30 ene 2010

15 de Diciembre

En cuanto a mí, la composición de una poesía se produce de un modo que – de no mostrármelo la experiencia – jamás hubiera creído. Moviéndome en torno a una informe situación sugerente, gimoteo para mi mismo una idea, encarnada en un ritmo abierto, siempre el mismo. Las diversas palabras y los diversos nexos colorean la nueva concentración musical, identificándola. Y lo más importante está hecho. Solo queda entonces volver sobre esos dos, tres, cuatro versos, casi siempre ya en este estadio definitivos e iniciales, y atormentarlos, interrogarlos, adaptar sus varios desarrollos, hasta que doy con el justo. La poesía ha de extraerse toda del núcleo que he dicho. Y cada verso que se añade, lo determina cada vez mejor y excluye un número cada vez mayor de errores fantásticos. Hasta que las posibilidades intrínsecas del punto de partida están todas identificadas y desarrolladas en la medida de mis fuerzas; poco a poco se han ido formando bajo la pluma nuevos núcleos rítmicos, identificables en las diversas “imágenes” singulares del relato; y llego, desganadamente porque el interés se está ya acabando, al último verso conclusivo, casi siempre amplio y reposado y ligado con el comienzo y recapitulación alusiva de los diversos núcleos.

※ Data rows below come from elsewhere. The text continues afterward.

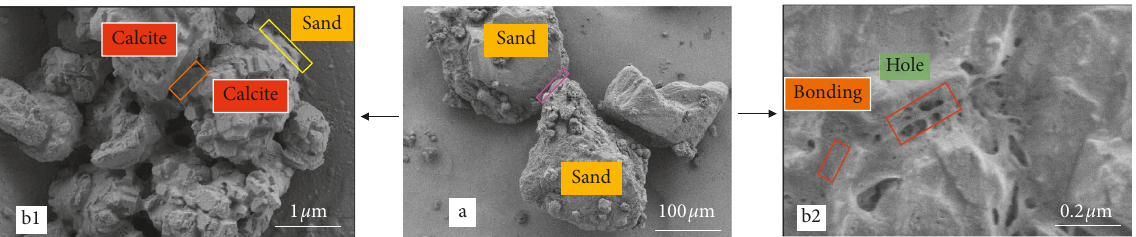
Figure 5: SEM micrographs and cementation formation in the physical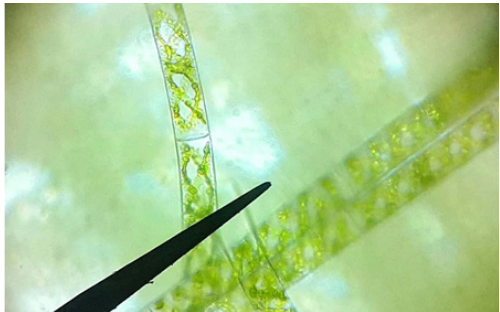
Fig. 1. Spirugera sp. (X400) Fig. 2. Severe infected with hydatid cyst in liver of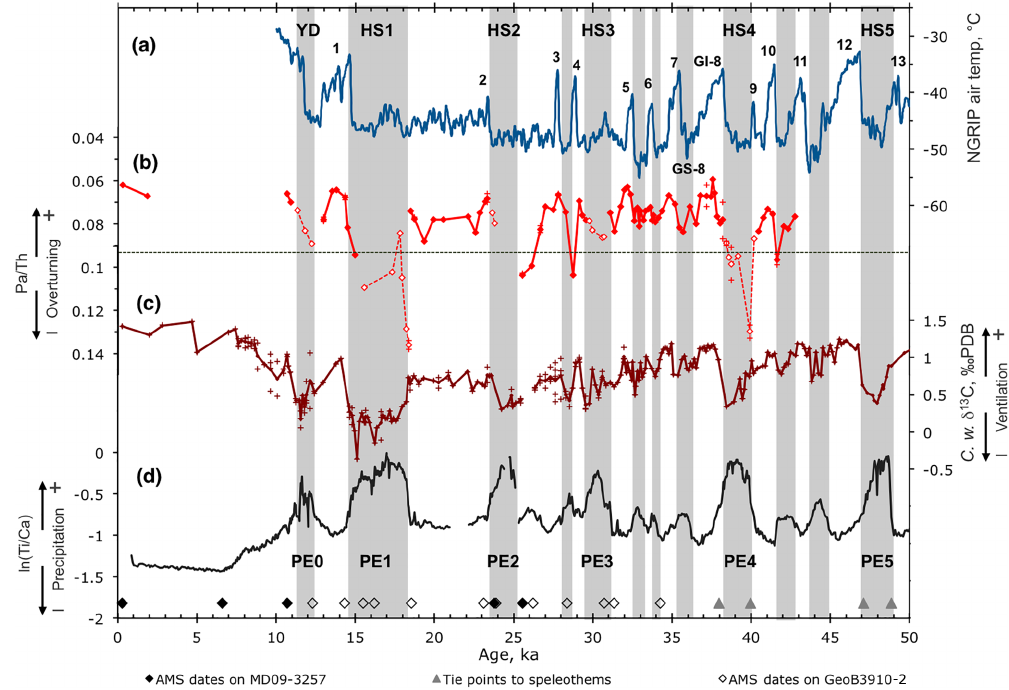
Figure 2. MD09-3257 Pa / Th, ln(Ti / Ca) and composite C. wuellerstorfi δ 13 C ( δ 13 C Cw ) records versus MD09-3257 age scale, independent from the North Greenland Ice Core Project (NGRIP) age scale. (a) NGRIP air temperature versus the Greenland Ice Core Chronology 2005 (GICC05) age scale (Kindler et al., 2014), transposed from kyr b2k (before 2000) toka. Greenland interstadials are numbered according to Rasmussen et al. (2014). To avoid overcrowding the figure, Greenland stadials (GS) and interstadials (GI) are only explicitly named in the case of GS-8 and GI-8. (b) The MD09-3257 core Pa / Th record. Empty symbols denote data points that may be affected by terrigenous fluxes and should be interpreted with caution; crosses denote replicate measurements; the red line connects average values (filled symbols). Pa / Th could not be measured over the first half of PE2 because of the occurrence of two small sand layers (Burckel et al., 2015). (c) The MD09-3257 core and GeoB3910-2 core composite δ 13 C Cw record (Vazquez Riveiros et al., 2018); crosses denote replicate measurements. (d) MD09-3257 ln(Ti / Ca). Diamonds above the x axis indicate calibrated radiocarbon dates in MD09-3257 (filled symbols) and GeoB3910- 2 (empty symbols). Triangles indicate alignment tie points to South American speleothem δ 18 O (Vazquez Riveiros et al., 2018). Grey bands delineate precipitation events recorded in MD09-3257 ln(Ti /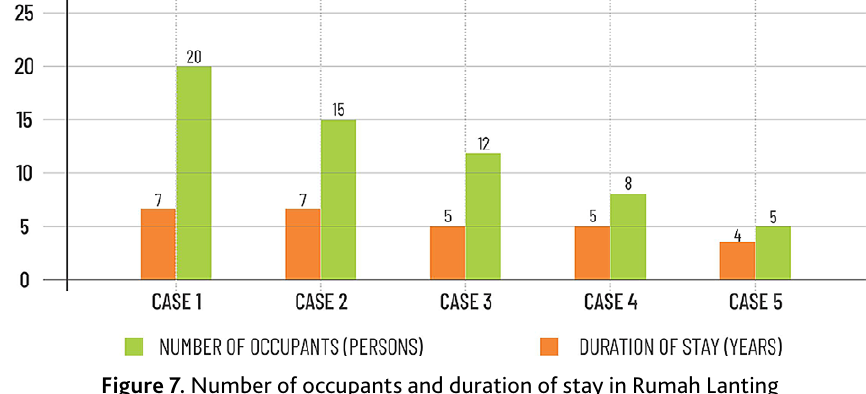
Figure 7. Number of occupants and duration of stay in Rumah Lanting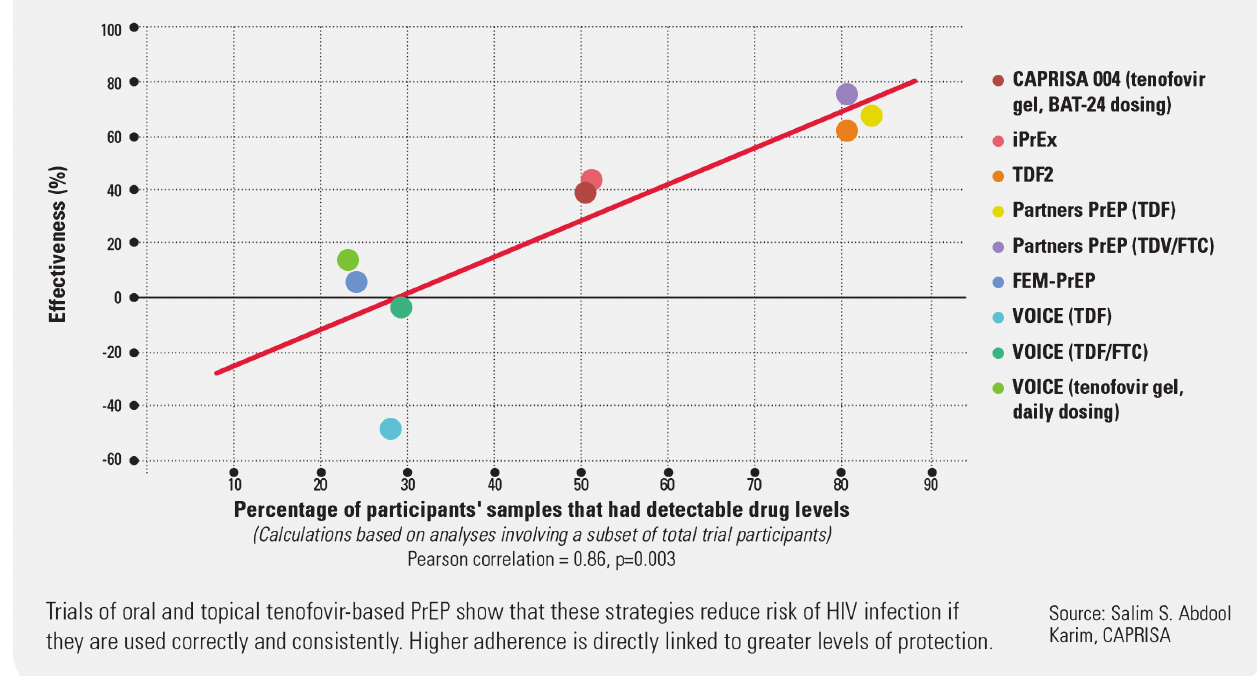
FIGURE 1: Effectiveness and adherence in trials of oral and topical tenofovir-based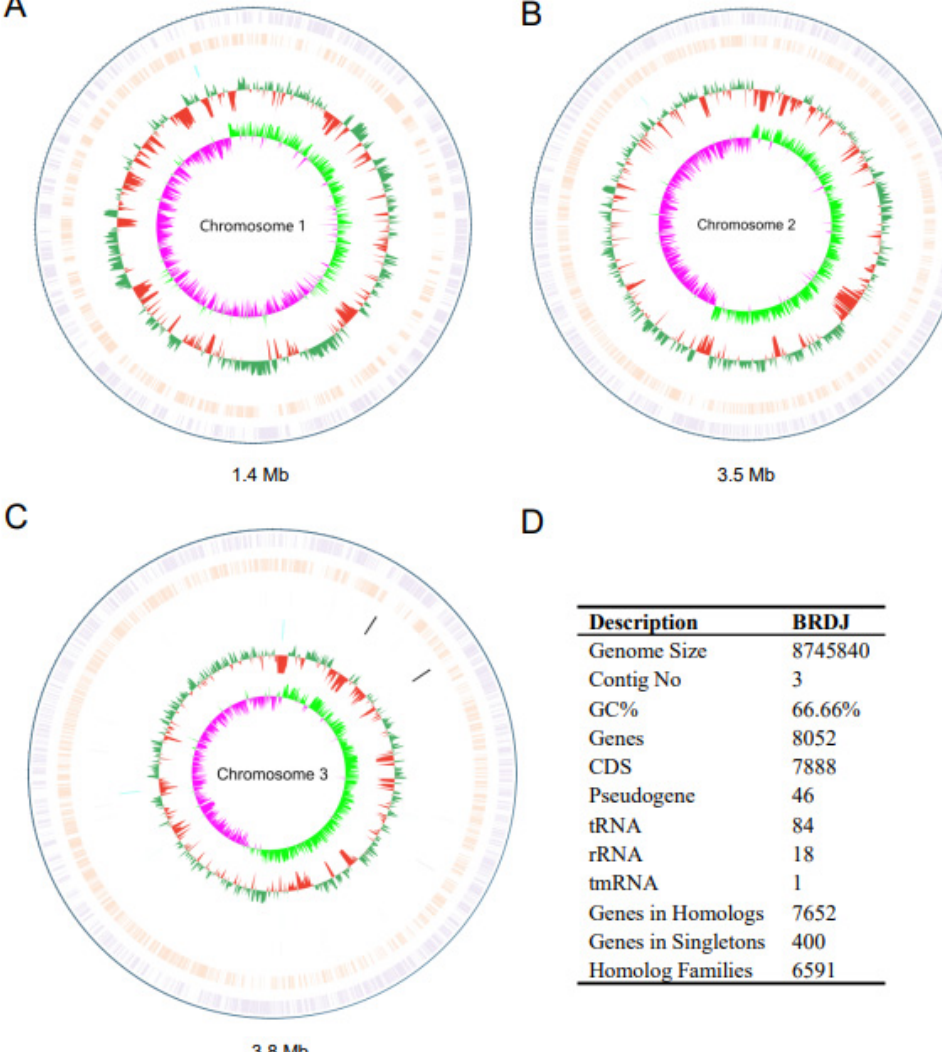
Figure 3. The overview of the BRDJ genome. ( A–C ) The circular map of BRDJ chromosomes. The tracks from outside to center represent the following features: (1) Forward CDS (pale purple); (2) Reverse CDS (apricot); (3) ncRNA (black); (4) %GC plot (green and red correspond to above and below average GC content respectively); (5) GC Skew [(G − C)/(G + C)] (light green and pink correspond to above and below average GC-skew respectively). All features were obtained from available annotations. ( D ) Table of the BRDJ genome properties.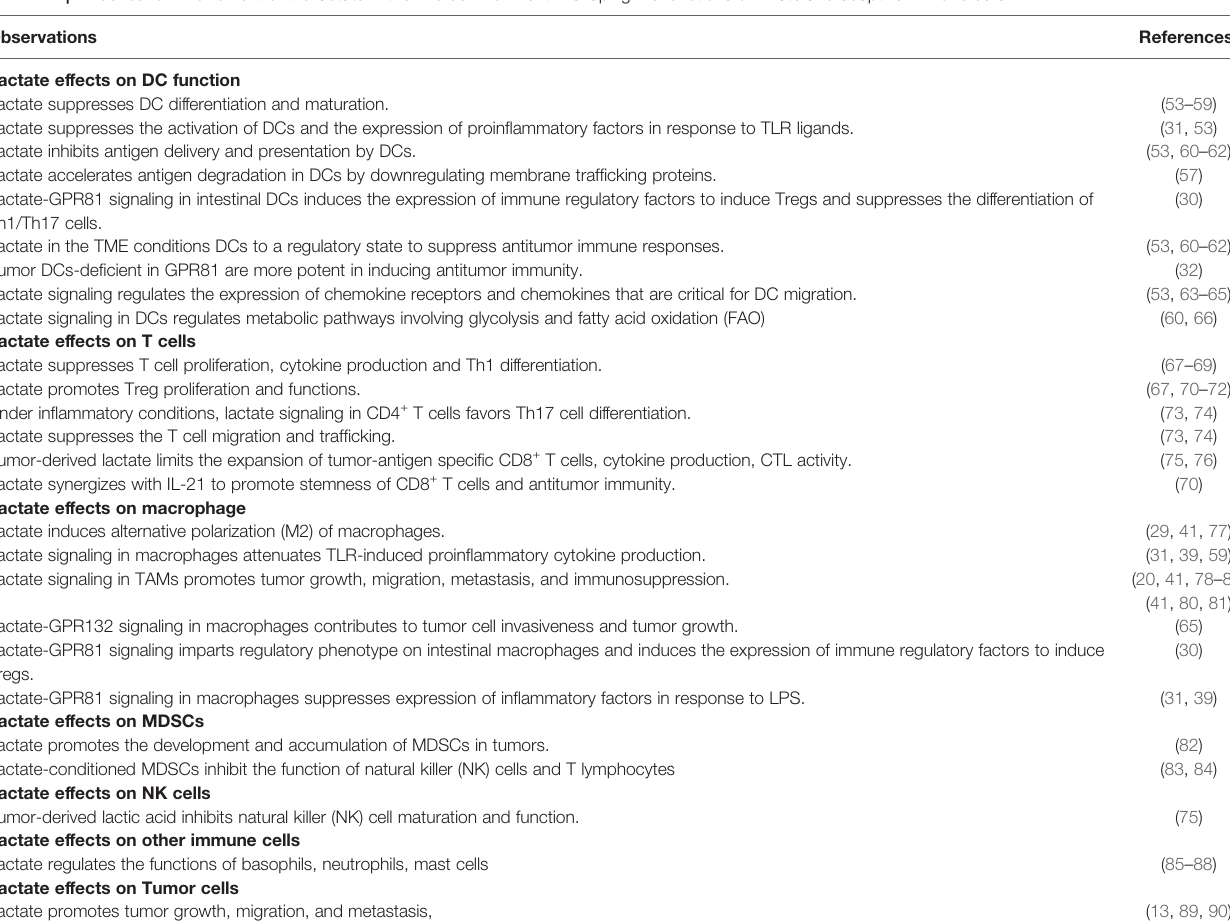
TABLE 1 | Evidence for involvement of the lactate in the microenvironment in shaping the functions of innate and adaptive immune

Sera esto la cristalización de Stendhal? Tengo ante mí un conjunto rítmico- lleno de colores, de pasajes, de impulsos y de distenciones- donde los distintos momentos de descubrimiento, de avance- los núcleos, en suma- se intercambian, se iluminan, perenemente activados por la sangre rítmica que corre por doquier. Me encojo de hombros y trato de pensar en otra cosa, pero sonrío estimulado por el secreto.